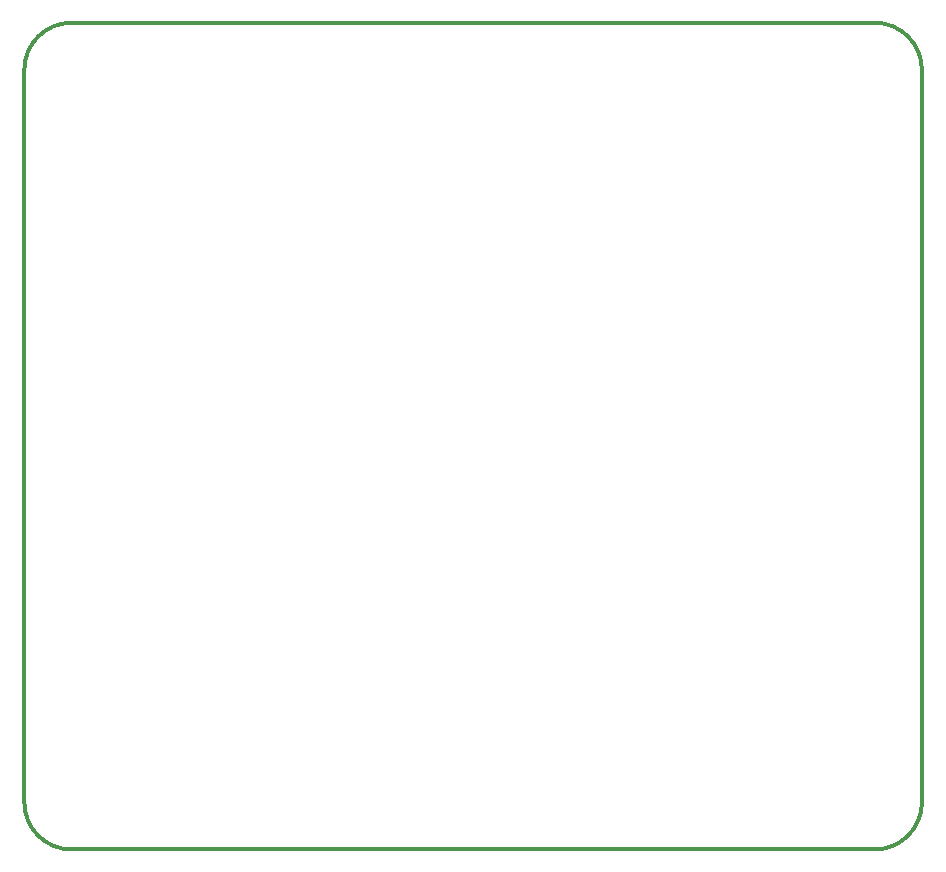
<source format=gbr>
%TF.GenerationSoftware,KiCad,Pcbnew,5.1.8-db9833491~87~ubuntu20.04.1*%
%TF.CreationDate,2020-11-04T15:04:12-03:00*%
%TF.ProjectId,dc_motor,64635f6d-6f74-46f7-922e-6b696361645f,Rev: 1.0*%
%TF.SameCoordinates,PX2dc6c00PY6cb8080*%
%TF.FileFunction,Profile,NP*%
%FSLAX46Y46*%
G04 Gerber Fmt 4.6, Leading zero omitted, Abs format (unit mm)*
G04 Created by KiCad (PCBNEW 5.1.8-db9833491~87~ubuntu20.04.1) date 2020-11-04 15:04:12*
%MOMM*%
%LPD*%
G01*
G04 APERTURE LIST*
%TA.AperFunction,Profile*%
%ADD10C,0.300000*%
%TD*%
G04 APERTURE END LIST*
D10*
X0Y66000000D02*
G75*
G02*
X4000000Y70000000I4000000J0D01*
G01*
X72000000Y70000000D02*
G75*
G02*
X76000000Y66000000I0J-4000000D01*
G01*
X76000000Y4000000D02*
G75*
G02*
X72000000Y0I-4000000J0D01*
G01*
X4000000Y0D02*
G75*
G02*
X0Y4000000I0J4000000D01*
G01*
X72000000Y0D02*
X4000000Y0D01*
X0Y4000000D02*
X0Y66000000D01*
X76000000Y66000000D02*
X76000000Y4000000D01*
X4000000Y70000000D02*
X72000000Y70000000D01*
M02*

</source>
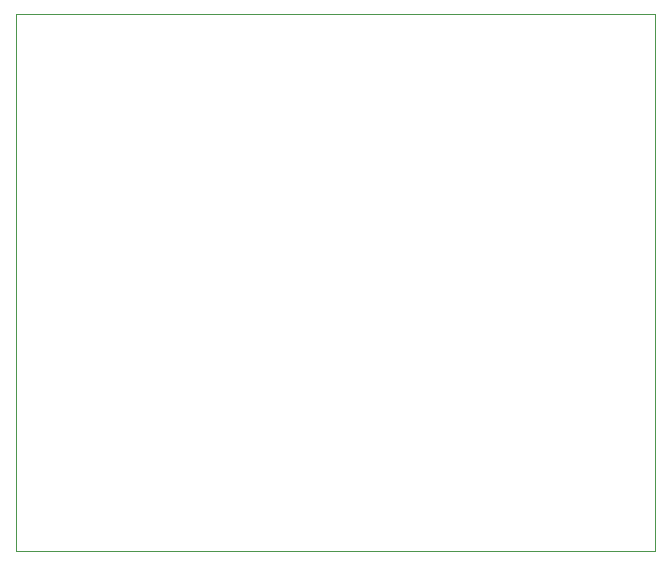
<source format=gbr>
%TF.GenerationSoftware,KiCad,Pcbnew,8.0.4*%
%TF.CreationDate,2024-11-18T17:08:08-08:00*%
%TF.ProjectId,USBC_UART_Dock_Prototype,55534243-5f55-4415-9254-5f446f636b5f,rev?*%
%TF.SameCoordinates,Original*%
%TF.FileFunction,Profile,NP*%
%FSLAX46Y46*%
G04 Gerber Fmt 4.6, Leading zero omitted, Abs format (unit mm)*
G04 Created by KiCad (PCBNEW 8.0.4) date 2024-11-18 17:08:08*
%MOMM*%
%LPD*%
G01*
G04 APERTURE LIST*
%TA.AperFunction,Profile*%
%ADD10C,0.050000*%
%TD*%
G04 APERTURE END LIST*
D10*
X115000000Y-59500000D02*
X169050000Y-59500000D01*
X169050000Y-105000000D01*
X115000000Y-105000000D01*
X115000000Y-59500000D01*
M02*

</source>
══════════════════════════════
_What is needed_
Starting with the line that contains "X169050000Y-59500000D01*", return each line through the last one of the data above, exactly as written and nothing more.

_Reply to the task_
X169050000Y-59500000D01*
X169050000Y-105000000D01*
X115000000Y-105000000D01*
X115000000Y-59500000D01*
M02*

</source>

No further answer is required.